Setelah PSSI versi KPSI lahir, orang-orang
Djohar berteriak siap rekonsiliasi, padahal sebelumnya, mereka selalu menolak
bertemu dengan La Nyalla dkk. Kini Djohar dkk mengklaim tidak alergi dengan
klub-klub LSI dan siap menampung mereka di IPL.
Terlambat, Bung! ISL terus bergulir dengan
gencar dan mendapat sambutan luas dari publik. Sementara itu, IPL kurang
menarik. Prestasi klub-klub di bawah naungan IPL yang begitu jeblok
diperlihatkan ketika Tim Nasional kita dicukur gundul oleh Bahrain dengan skor
10-0 dalam laga Pra-Piala Dunia di Bahrain akhir Februari lalu.

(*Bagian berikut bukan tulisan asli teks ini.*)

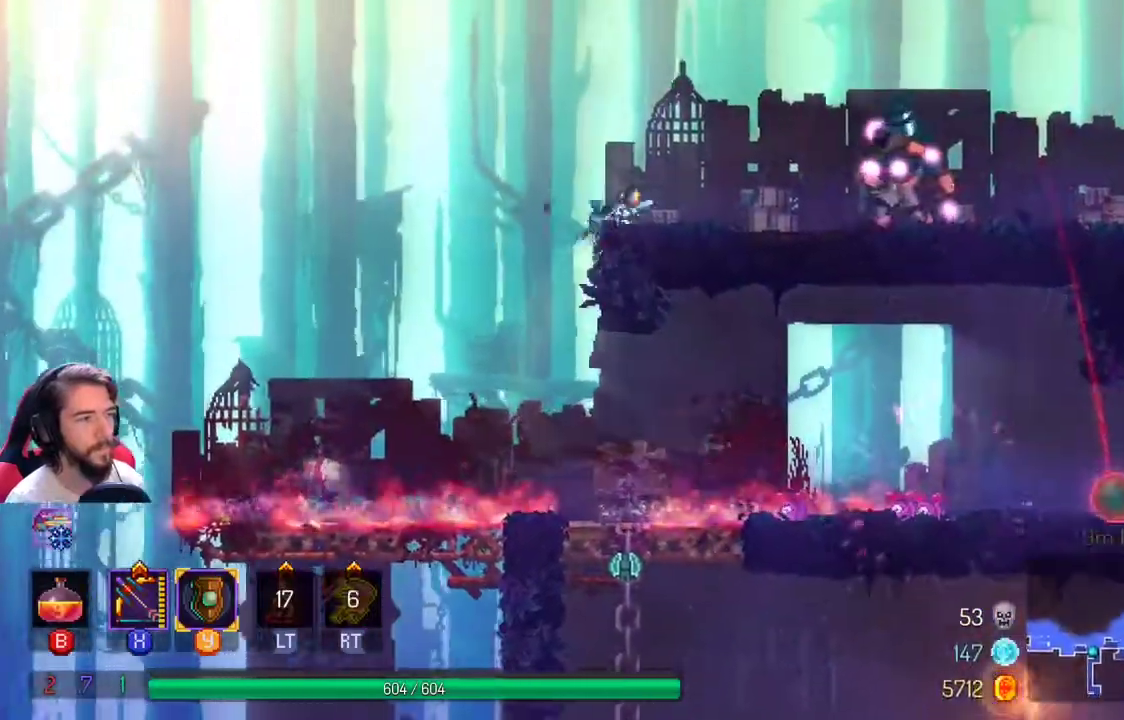
{"buttons": ["X"], "left_stick": "center", "right_stick": "center", "events": [[67, "left_stick", "center"]]}
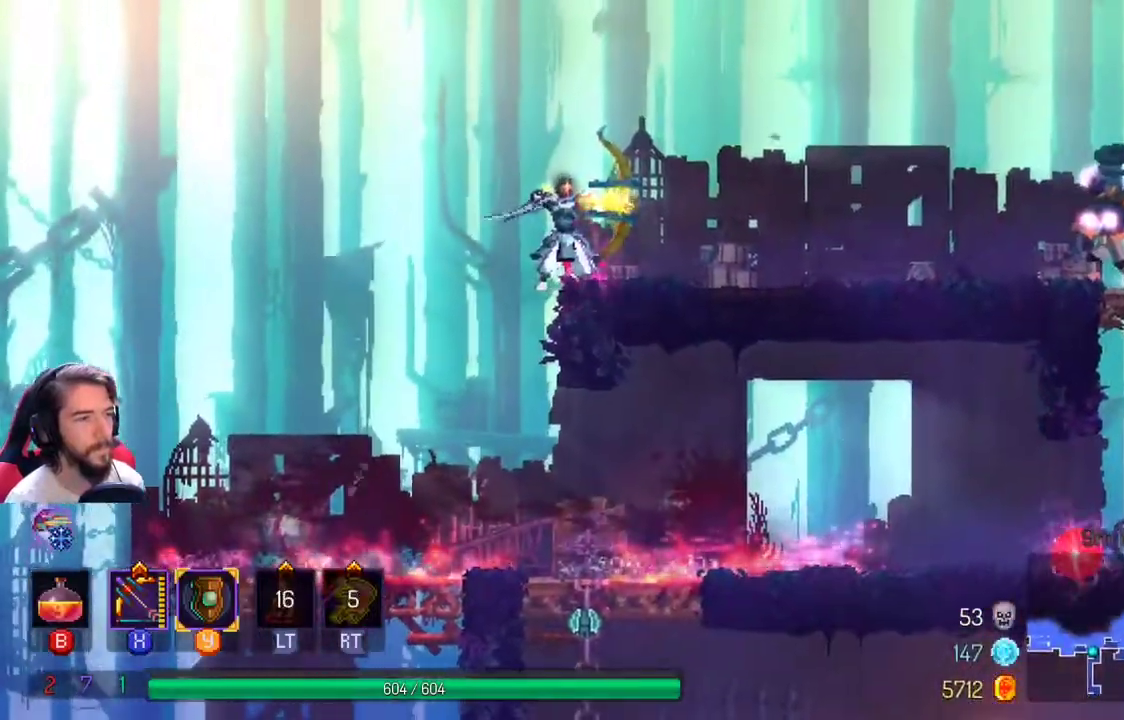
{"buttons": [], "left_stick": "left", "right_stick": "center", "events": [[100, "X", "up"], [133, "left_stick", "right"], [367, "left_stick", "center"], [433, "left_stick", "left"]]}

Dalam sejarah pertandingan sepak bola Piala
Dunia atau Pra-Piala Dunia, belum pernah terjadi tim nasional suatu negara
dipermalukan sampai 10 kosong. Penyebab kekalahan tidak masuk akal Indonesia di
Bahrain diyakini terutama karena para pemain yang diturunkan pelatih umumnya
pemain “kelas bawang”. Tidak ada satu pun pemain yang berasal dari Liga Super
Indonesia.
Djohar Arifin mestinya secara kesatria
mengundurkan diri karena kepemimpinannya yang kontroversial dan setelah Tim
Nasional dipermalukan di forum internasional, sampai-sampai Presiden Yudhoyono
pun kesal dan marah. Sayang, para pejabat kita rata-rata tidak punya rasa malu.